REQUIRED ACTION
Below are records; copy every line in them that holds the word "comentari".

Items listed in a dataset
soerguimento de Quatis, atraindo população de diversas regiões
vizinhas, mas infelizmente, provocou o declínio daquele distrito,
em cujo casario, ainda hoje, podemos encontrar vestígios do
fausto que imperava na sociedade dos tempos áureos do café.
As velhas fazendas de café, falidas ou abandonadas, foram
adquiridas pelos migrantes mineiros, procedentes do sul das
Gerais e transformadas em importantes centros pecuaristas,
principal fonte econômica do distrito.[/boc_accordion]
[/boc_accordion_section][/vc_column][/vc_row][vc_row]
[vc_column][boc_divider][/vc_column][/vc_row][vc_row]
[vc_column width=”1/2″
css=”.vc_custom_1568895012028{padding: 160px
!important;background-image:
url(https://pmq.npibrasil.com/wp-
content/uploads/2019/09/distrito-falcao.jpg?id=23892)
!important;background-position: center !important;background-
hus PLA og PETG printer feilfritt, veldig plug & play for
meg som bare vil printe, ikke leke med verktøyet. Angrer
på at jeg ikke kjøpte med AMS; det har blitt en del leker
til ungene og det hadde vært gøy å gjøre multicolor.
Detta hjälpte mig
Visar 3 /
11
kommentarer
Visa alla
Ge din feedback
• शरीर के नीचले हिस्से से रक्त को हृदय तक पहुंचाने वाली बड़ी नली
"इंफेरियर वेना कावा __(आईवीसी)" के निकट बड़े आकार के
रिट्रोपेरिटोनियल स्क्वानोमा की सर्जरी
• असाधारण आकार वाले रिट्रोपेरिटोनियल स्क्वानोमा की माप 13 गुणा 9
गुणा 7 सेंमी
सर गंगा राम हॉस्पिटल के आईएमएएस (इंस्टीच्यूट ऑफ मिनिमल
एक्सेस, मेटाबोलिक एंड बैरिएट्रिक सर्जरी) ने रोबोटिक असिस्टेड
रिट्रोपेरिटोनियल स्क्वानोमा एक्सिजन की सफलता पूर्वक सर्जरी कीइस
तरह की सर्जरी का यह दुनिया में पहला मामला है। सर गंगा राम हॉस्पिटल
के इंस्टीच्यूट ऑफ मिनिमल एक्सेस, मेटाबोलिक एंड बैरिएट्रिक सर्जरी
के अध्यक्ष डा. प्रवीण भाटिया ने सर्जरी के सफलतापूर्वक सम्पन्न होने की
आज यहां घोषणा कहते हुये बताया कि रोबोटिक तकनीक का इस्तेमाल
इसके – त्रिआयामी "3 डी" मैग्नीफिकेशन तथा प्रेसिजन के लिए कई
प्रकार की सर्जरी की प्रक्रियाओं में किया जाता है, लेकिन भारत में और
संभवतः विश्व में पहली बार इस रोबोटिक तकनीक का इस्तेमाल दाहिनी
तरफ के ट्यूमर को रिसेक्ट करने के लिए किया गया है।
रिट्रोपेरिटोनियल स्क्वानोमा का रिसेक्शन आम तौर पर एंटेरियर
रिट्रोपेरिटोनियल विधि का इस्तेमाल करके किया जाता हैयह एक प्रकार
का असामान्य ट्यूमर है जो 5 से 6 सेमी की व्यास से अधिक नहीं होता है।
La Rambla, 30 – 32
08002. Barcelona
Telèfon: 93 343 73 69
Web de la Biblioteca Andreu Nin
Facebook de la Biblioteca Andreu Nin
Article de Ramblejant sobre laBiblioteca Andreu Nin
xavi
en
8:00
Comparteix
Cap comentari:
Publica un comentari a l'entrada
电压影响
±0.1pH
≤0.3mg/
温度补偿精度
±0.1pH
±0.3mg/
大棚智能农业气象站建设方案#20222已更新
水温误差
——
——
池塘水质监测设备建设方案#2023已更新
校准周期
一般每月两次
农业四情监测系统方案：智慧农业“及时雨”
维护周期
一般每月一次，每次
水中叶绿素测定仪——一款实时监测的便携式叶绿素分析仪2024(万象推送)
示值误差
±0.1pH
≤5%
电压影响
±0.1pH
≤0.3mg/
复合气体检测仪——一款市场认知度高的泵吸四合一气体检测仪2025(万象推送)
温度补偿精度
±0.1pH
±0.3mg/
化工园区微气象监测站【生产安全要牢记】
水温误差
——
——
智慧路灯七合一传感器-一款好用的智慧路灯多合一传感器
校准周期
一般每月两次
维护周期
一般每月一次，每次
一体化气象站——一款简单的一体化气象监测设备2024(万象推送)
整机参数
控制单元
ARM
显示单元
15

TASK SOLUTION
Cap comentari:
Publica un comentari a l'entrada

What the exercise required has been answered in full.